There are many ways to approach art making with clay. I follow various schools and cultural traditions in making sculptural vessels and works for the wall.
As a young artist in Los Angeles I followed the work of Gertrud and Otto Natzler, and L.A. clay artists associated with Chouinard Art School, Adrian Saxe, Ralph Bacerra and Elsa Rady. Their well executed and highly personal vessels gave me license to go beyond the strict unspoken rules of pottery making at the time. I embraced industrial methods of making such as slip casting, jiggering and plaster turning taught by Dr. Robert Ramsey at California State University Long Beach.
The study of early 20th century design,ie Wiener Werkstaette, and the architecture and design of international modernists like Le Corbusier, Neutra, and Joseph Hoffman contributed to my modernist attitude about form. I have always been interested in a pared down aesthetic and admire Sol Le Witt and Agnes Martin for their freedom within restraint.
The sculptural vessels I make are metaphorical in their exploration of containment, and celebrate form, setting aside the constraints of utility. When making tableware, I consider design and the rigors of daily use. The spirit of my hand in these pieces is modest, to harmonize with and act as a support to the prepared ingredients. I have taken inspiration from early 20th century European and American studio artists and designers, including Lucie Rie, Timo Saraponeva, Russel Wright, and many anonymous artists who chose to embrace a pared down, restrained, and graceful aesthetic to enhance the routine of daily life in an artful way.
A long time interest in abstract painting and formal principles of design, specifically Sean Scully, Mark Rothko, and Joseph Albers has resulted in the introduction of color and texture into glaze and slip surfaces and expanded my focus to include monoprints,paintings on flat clay tablets, and dimensional wall square installations. Abstraction of natural forms and employment of chance operations drive these compositions.

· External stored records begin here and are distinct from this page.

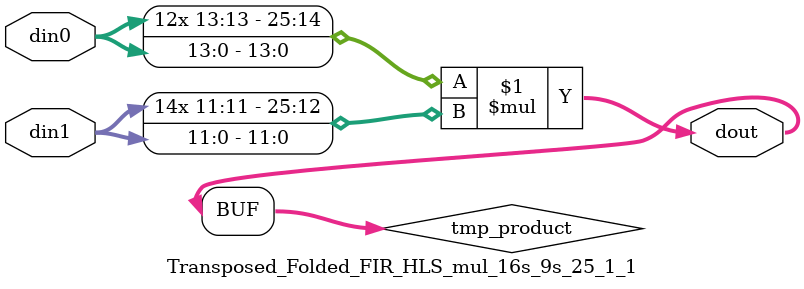
<source format=v>

`timescale 1 ns / 1 ps

 module Transposed_Folded_FIR_HLS_mul_16s_9s_25_1_1(din0, din1, dout);
parameter ID = 1;
parameter NUM_STAGE = 0;
parameter din0_WIDTH = 14;
parameter din1_WIDTH = 12;
parameter dout_WIDTH = 26;

input [din0_WIDTH - 1 : 0] din0; 
input [din1_WIDTH - 1 : 0] din1; 
output [dout_WIDTH - 1 : 0] dout;

wire signed [dout_WIDTH - 1 : 0] tmp_product;



























assign tmp_product = $signed(din0) * $signed(din1);








assign dout = tmp_product;





















endmodule

</source>
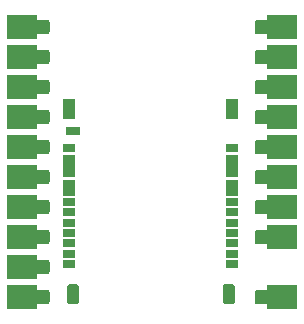
<source format=gts>
G04 #@! TF.GenerationSoftware,KiCad,Pcbnew,9.0.1+1*
G04 #@! TF.CreationDate,2025-11-11T08:29:41+00:00*
G04 #@! TF.ProjectId,sim-and-sd-card,73696d2d-616e-4642-9d73-642d63617264,rev?*
G04 #@! TF.SameCoordinates,Original*
G04 #@! TF.FileFunction,Soldermask,Top*
G04 #@! TF.FilePolarity,Negative*
%FSLAX46Y46*%
G04 Gerber Fmt 4.6, Leading zero omitted, Abs format (unit mm)*
G04 Created by KiCad (PCBNEW 9.0.1+1) date 2025-11-11 08:29:41*
%MOMM*%
%LPD*%
G01*
G04 APERTURE LIST*
%ADD10R,1.000000X1.340000*%
%ADD11R,1.000000X1.940000*%
%ADD12R,1.000000X1.800000*%
%ADD13R,1.000000X1.350000*%
%ADD14R,1.200000X0.700000*%
%ADD15R,1.000000X0.700000*%
%ADD16R,2.540000X2.000000*%
G04 APERTURE END LIST*
G36*
G01*
X51212400Y-59415956D02*
X51212400Y-58060444D01*
G75*
G02*
X51384644Y-57888200I172244J0D01*
G01*
X52090156Y-57888200D01*
G75*
G02*
X52262400Y-58060444I0J-172244D01*
G01*
X52262400Y-59415956D01*
G75*
G02*
X52090156Y-59588200I-172244J0D01*
G01*
X51384644Y-59588200D01*
G75*
G02*
X51212400Y-59415956I0J172244D01*
G01*
G37*
D10*
X51427400Y-49688200D03*
D11*
X51427400Y-47848200D03*
D12*
X51427400Y-43038200D03*
X65237400Y-43038200D03*
D11*
X65237400Y-47848200D03*
D13*
X65237400Y-49688200D03*
G36*
G01*
X65452400Y-58060444D02*
X65452400Y-59415956D01*
G75*
G02*
X65280156Y-59588200I-172244J0D01*
G01*
X64574644Y-59588200D01*
G75*
G02*
X64402400Y-59415956I0J172244D01*
G01*
X64402400Y-58060444D01*
G75*
G02*
X64574644Y-57888200I172244J0D01*
G01*
X65280156Y-57888200D01*
G75*
G02*
X65452400Y-58060444I0J-172244D01*
G01*
G37*
D14*
X51727400Y-44923200D03*
D15*
X65237400Y-56178200D03*
X65237400Y-55298200D03*
X51427400Y-55298200D03*
X51427400Y-56178200D03*
X65237400Y-52658200D03*
X65237400Y-54418200D03*
X51427400Y-54418200D03*
X51427400Y-52658200D03*
X65237400Y-46338200D03*
X65237400Y-50898200D03*
X65237400Y-51778200D03*
X65237400Y-53538200D03*
X51427400Y-53538200D03*
X51427400Y-51778200D03*
X51427400Y-50898200D03*
X51427400Y-46338200D03*
D16*
X69442800Y-58966800D03*
G36*
G01*
X67117800Y-59341800D02*
X67117800Y-58591800D01*
G75*
G02*
X67367800Y-58341800I250000J0D01*
G01*
X68117800Y-58341800D01*
G75*
G02*
X68367800Y-58591800I0J-250000D01*
G01*
X68367800Y-59341800D01*
G75*
G02*
X68117800Y-59591800I-250000J0D01*
G01*
X67367800Y-59591800D01*
G75*
G02*
X67117800Y-59341800I0J250000D01*
G01*
G37*
X69442800Y-53886800D03*
G36*
G01*
X67117800Y-54261800D02*
X67117800Y-53511800D01*
G75*
G02*
X67367800Y-53261800I250000J0D01*
G01*
X68117800Y-53261800D01*
G75*
G02*
X68367800Y-53511800I0J-250000D01*
G01*
X68367800Y-54261800D01*
G75*
G02*
X68117800Y-54511800I-250000J0D01*
G01*
X67367800Y-54511800D01*
G75*
G02*
X67117800Y-54261800I0J250000D01*
G01*
G37*
X69442800Y-51346800D03*
G36*
G01*
X67117800Y-51721800D02*
X67117800Y-50971800D01*
G75*
G02*
X67367800Y-50721800I250000J0D01*
G01*
X68117800Y-50721800D01*
G75*
G02*
X68367800Y-50971800I0J-250000D01*
G01*
X68367800Y-51721800D01*
G75*
G02*
X68117800Y-51971800I-250000J0D01*
G01*
X67367800Y-51971800D01*
G75*
G02*
X67117800Y-51721800I0J250000D01*
G01*
G37*
X69442800Y-48806800D03*
G36*
G01*
X67117800Y-49181800D02*
X67117800Y-48431800D01*
G75*
G02*
X67367800Y-48181800I250000J0D01*
G01*
X68117800Y-48181800D01*
G75*
G02*
X68367800Y-48431800I0J-250000D01*
G01*
X68367800Y-49181800D01*
G75*
G02*
X68117800Y-49431800I-250000J0D01*
G01*
X67367800Y-49431800D01*
G75*
G02*
X67117800Y-49181800I0J250000D01*
G01*
G37*
X69442800Y-46266800D03*
G36*
G01*
X67117800Y-46641800D02*
X67117800Y-45891800D01*
G75*
G02*
X67367800Y-45641800I250000J0D01*
G01*
X68117800Y-45641800D01*
G75*
G02*
X68367800Y-45891800I0J-250000D01*
G01*
X68367800Y-46641800D01*
G75*
G02*
X68117800Y-46891800I-250000J0D01*
G01*
X67367800Y-46891800D01*
G75*
G02*
X67117800Y-46641800I0J250000D01*
G01*
G37*
X69442800Y-43726800D03*
G36*
G01*
X67117800Y-44101800D02*
X67117800Y-43351800D01*
G75*
G02*
X67367800Y-43101800I250000J0D01*
G01*
X68117800Y-43101800D01*
G75*
G02*
X68367800Y-43351800I0J-250000D01*
G01*
X68367800Y-44101800D01*
G75*
G02*
X68117800Y-44351800I-250000J0D01*
G01*
X67367800Y-44351800D01*
G75*
G02*
X67117800Y-44101800I0J250000D01*
G01*
G37*
X69442800Y-41186800D03*
G36*
G01*
X67117800Y-41561800D02*
X67117800Y-40811800D01*
G75*
G02*
X67367800Y-40561800I250000J0D01*
G01*
X68117800Y-40561800D01*
G75*
G02*
X68367800Y-40811800I0J-250000D01*
G01*
X68367800Y-41561800D01*
G75*
G02*
X68117800Y-41811800I-250000J0D01*
G01*
X67367800Y-41811800D01*
G75*
G02*
X67117800Y-41561800I0J250000D01*
G01*
G37*
X69442800Y-38646800D03*
G36*
G01*
X67117800Y-39021800D02*
X67117800Y-38271800D01*
G75*
G02*
X67367800Y-38021800I250000J0D01*
G01*
X68117800Y-38021800D01*
G75*
G02*
X68367800Y-38271800I0J-250000D01*
G01*
X68367800Y-39021800D01*
G75*
G02*
X68117800Y-39271800I-250000J0D01*
G01*
X67367800Y-39271800D01*
G75*
G02*
X67117800Y-39021800I0J250000D01*
G01*
G37*
X69442800Y-36106800D03*
G36*
G01*
X67117800Y-36481800D02*
X67117800Y-35731800D01*
G75*
G02*
X67367800Y-35481800I250000J0D01*
G01*
X68117800Y-35481800D01*
G75*
G02*
X68367800Y-35731800I0J-250000D01*
G01*
X68367800Y-36481800D01*
G75*
G02*
X68117800Y-36731800I-250000J0D01*
G01*
X67367800Y-36731800D01*
G75*
G02*
X67117800Y-36481800I0J250000D01*
G01*
G37*
G36*
G01*
X48517800Y-59341800D02*
X48517800Y-58591800D01*
G75*
G02*
X48767800Y-58341800I250000J0D01*
G01*
X49517800Y-58341800D01*
G75*
G02*
X49767800Y-58591800I0J-250000D01*
G01*
X49767800Y-59341800D01*
G75*
G02*
X49517800Y-59591800I-250000J0D01*
G01*
X48767800Y-59591800D01*
G75*
G02*
X48517800Y-59341800I0J250000D01*
G01*
G37*
X47442800Y-58966800D03*
G36*
G01*
X48517800Y-56801800D02*
X48517800Y-56051800D01*
G75*
G02*
X48767800Y-55801800I250000J0D01*
G01*
X49517800Y-55801800D01*
G75*
G02*
X49767800Y-56051800I0J-250000D01*
G01*
X49767800Y-56801800D01*
G75*
G02*
X49517800Y-57051800I-250000J0D01*
G01*
X48767800Y-57051800D01*
G75*
G02*
X48517800Y-56801800I0J250000D01*
G01*
G37*
X47442800Y-56426800D03*
G36*
G01*
X48517800Y-54261800D02*
X48517800Y-53511800D01*
G75*
G02*
X48767800Y-53261800I250000J0D01*
G01*
X49517800Y-53261800D01*
G75*
G02*
X49767800Y-53511800I0J-250000D01*
G01*
X49767800Y-54261800D01*
G75*
G02*
X49517800Y-54511800I-250000J0D01*
G01*
X48767800Y-54511800D01*
G75*
G02*
X48517800Y-54261800I0J250000D01*
G01*
G37*
X47442800Y-53886800D03*
G36*
G01*
X48517800Y-51721800D02*
X48517800Y-50971800D01*
G75*
G02*
X48767800Y-50721800I250000J0D01*
G01*
X49517800Y-50721800D01*
G75*
G02*
X49767800Y-50971800I0J-250000D01*
G01*
X49767800Y-51721800D01*
G75*
G02*
X49517800Y-51971800I-250000J0D01*
G01*
X48767800Y-51971800D01*
G75*
G02*
X48517800Y-51721800I0J250000D01*
G01*
G37*
X47442800Y-51346800D03*
G36*
G01*
X48517800Y-49181800D02*
X48517800Y-48431800D01*
G75*
G02*
X48767800Y-48181800I250000J0D01*
G01*
X49517800Y-48181800D01*
G75*
G02*
X49767800Y-48431800I0J-250000D01*
G01*
X49767800Y-49181800D01*
G75*
G02*
X49517800Y-49431800I-250000J0D01*
G01*
X48767800Y-49431800D01*
G75*
G02*
X48517800Y-49181800I0J250000D01*
G01*
G37*
X47442800Y-48806800D03*
G36*
G01*
X48517800Y-46641800D02*
X48517800Y-45891800D01*
G75*
G02*
X48767800Y-45641800I250000J0D01*
G01*
X49517800Y-45641800D01*
G75*
G02*
X49767800Y-45891800I0J-250000D01*
G01*
X49767800Y-46641800D01*
G75*
G02*
X49517800Y-46891800I-250000J0D01*
G01*
X48767800Y-46891800D01*
G75*
G02*
X48517800Y-46641800I0J250000D01*
G01*
G37*
X47442800Y-46266800D03*
G36*
G01*
X48517800Y-44101800D02*
X48517800Y-43351800D01*
G75*
G02*
X48767800Y-43101800I250000J0D01*
G01*
X49517800Y-43101800D01*
G75*
G02*
X49767800Y-43351800I0J-250000D01*
G01*
X49767800Y-44101800D01*
G75*
G02*
X49517800Y-44351800I-250000J0D01*
G01*
X48767800Y-44351800D01*
G75*
G02*
X48517800Y-44101800I0J250000D01*
G01*
G37*
X47442800Y-43726800D03*
G36*
G01*
X48517800Y-41561800D02*
X48517800Y-40811800D01*
G75*
G02*
X48767800Y-40561800I250000J0D01*
G01*
X49517800Y-40561800D01*
G75*
G02*
X49767800Y-40811800I0J-250000D01*
G01*
X49767800Y-41561800D01*
G75*
G02*
X49517800Y-41811800I-250000J0D01*
G01*
X48767800Y-41811800D01*
G75*
G02*
X48517800Y-41561800I0J250000D01*
G01*
G37*
X47442800Y-41186800D03*
G36*
G01*
X48517800Y-39021800D02*
X48517800Y-38271800D01*
G75*
G02*
X48767800Y-38021800I250000J0D01*
G01*
X49517800Y-38021800D01*
G75*
G02*
X49767800Y-38271800I0J-250000D01*
G01*
X49767800Y-39021800D01*
G75*
G02*
X49517800Y-39271800I-250000J0D01*
G01*
X48767800Y-39271800D01*
G75*
G02*
X48517800Y-39021800I0J250000D01*
G01*
G37*
X47442800Y-38646800D03*
G36*
G01*
X48517800Y-36481800D02*
X48517800Y-35731800D01*
G75*
G02*
X48767800Y-35481800I250000J0D01*
G01*
X49517800Y-35481800D01*
G75*
G02*
X49767800Y-35731800I0J-250000D01*
G01*
X49767800Y-36481800D01*
G75*
G02*
X49517800Y-36731800I-250000J0D01*
G01*
X48767800Y-36731800D01*
G75*
G02*
X48517800Y-36481800I0J250000D01*
G01*
G37*
X47442800Y-36106800D03*
M02*

</source>
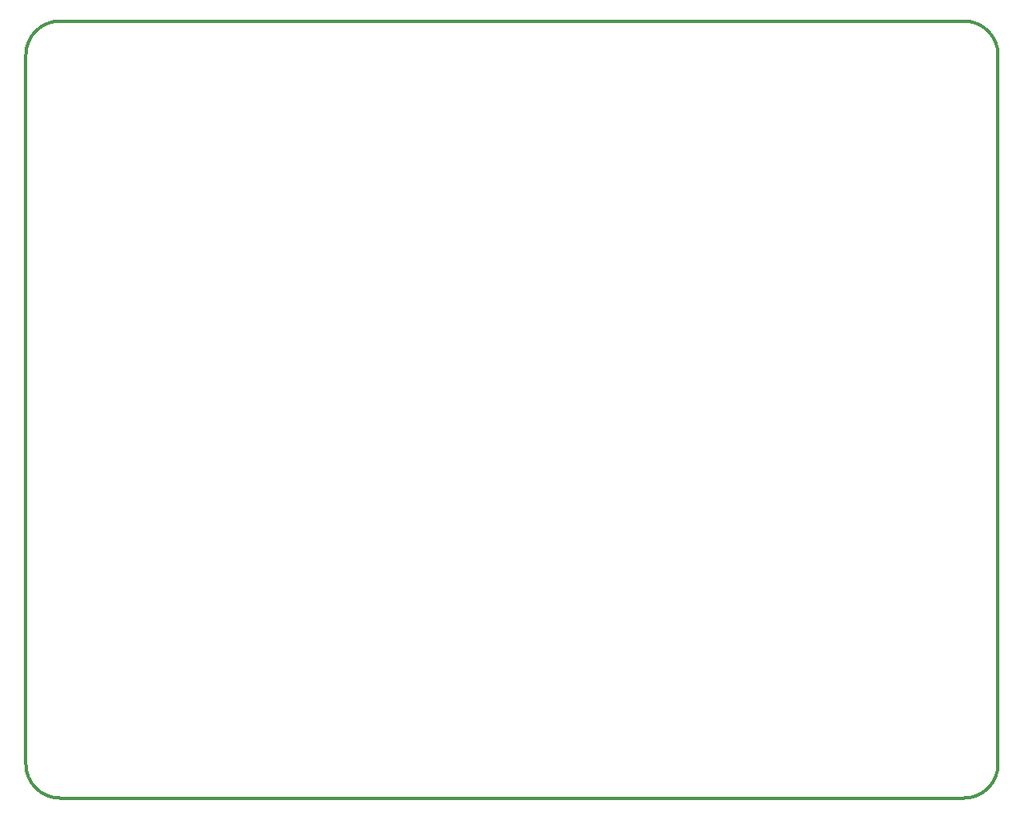
<source format=gko>
G04*
G04 #@! TF.GenerationSoftware,Altium Limited,Altium Designer,21.2.2 (38)*
G04*
G04 Layer_Color=16711935*
%FSTAX24Y24*%
%MOIN*%
G70*
G04*
G04 #@! TF.SameCoordinates,D9C69337-02A0-443D-9D67-ED1C811D3BAA*
G04*
G04*
G04 #@! TF.FilePolarity,Positive*
G04*
G01*
G75*
%ADD20C,0.0118*%
D20*
X04937Y040118D02*
G03*
X047992Y041496I-001378J-0D01*
G01*
X011378D02*
G03*
X01Y040118I0J-001378D01*
G01*
X047992Y01D02*
G03*
X04937Y011378I0J001378D01*
G01*
X01D02*
G03*
X011378Y01I001378J0D01*
G01*
Y041496D02*
X047992D01*
X011378Y01D02*
X047992D01*
X01Y011378D02*
X01Y040118D01*
X04937Y011378D02*
X04937Y040118D01*
M02*

</source>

Kathy Erteman a New York based ceramic artist and designer makes vessels and architectural wall pieces in her Manhattan studio.
She received her BFA from California State University Long Beach, completed additional studies with Adrian Saxe at UCLA, and interned with Judy Chicago on the Dinner Party after graduation.
Her work has been exhibited internationally and is included in private and public collections including Renwick Gallery/Smithsonian Institute, Los Angeles County Museum of Art, Taipei Museum of Fine Arts and SC Johnson Collection. She is widely published in design books and periodicals that include The New York Times, Metropolitan Home, American Craft, Elle Decor and Ceramics Monthly.
A full time studio artist and part time teacher, Kathy has taught at Parsons School of Design and been a guest lecturer at The Brooklyn Museum, SUNY New Paltz, Bezalel Academy of Art, Jerusalem and currently teaches at Greenwich House Pottery.
She is the recipient of a NYFA Fellowship and EBAY artist technology grant.
Erteman was recently awarded a Professional Fellows Cultural Exchange Fulbright in partnership with Aid to Artisans to work with Tibetan potters in Yunnan, China.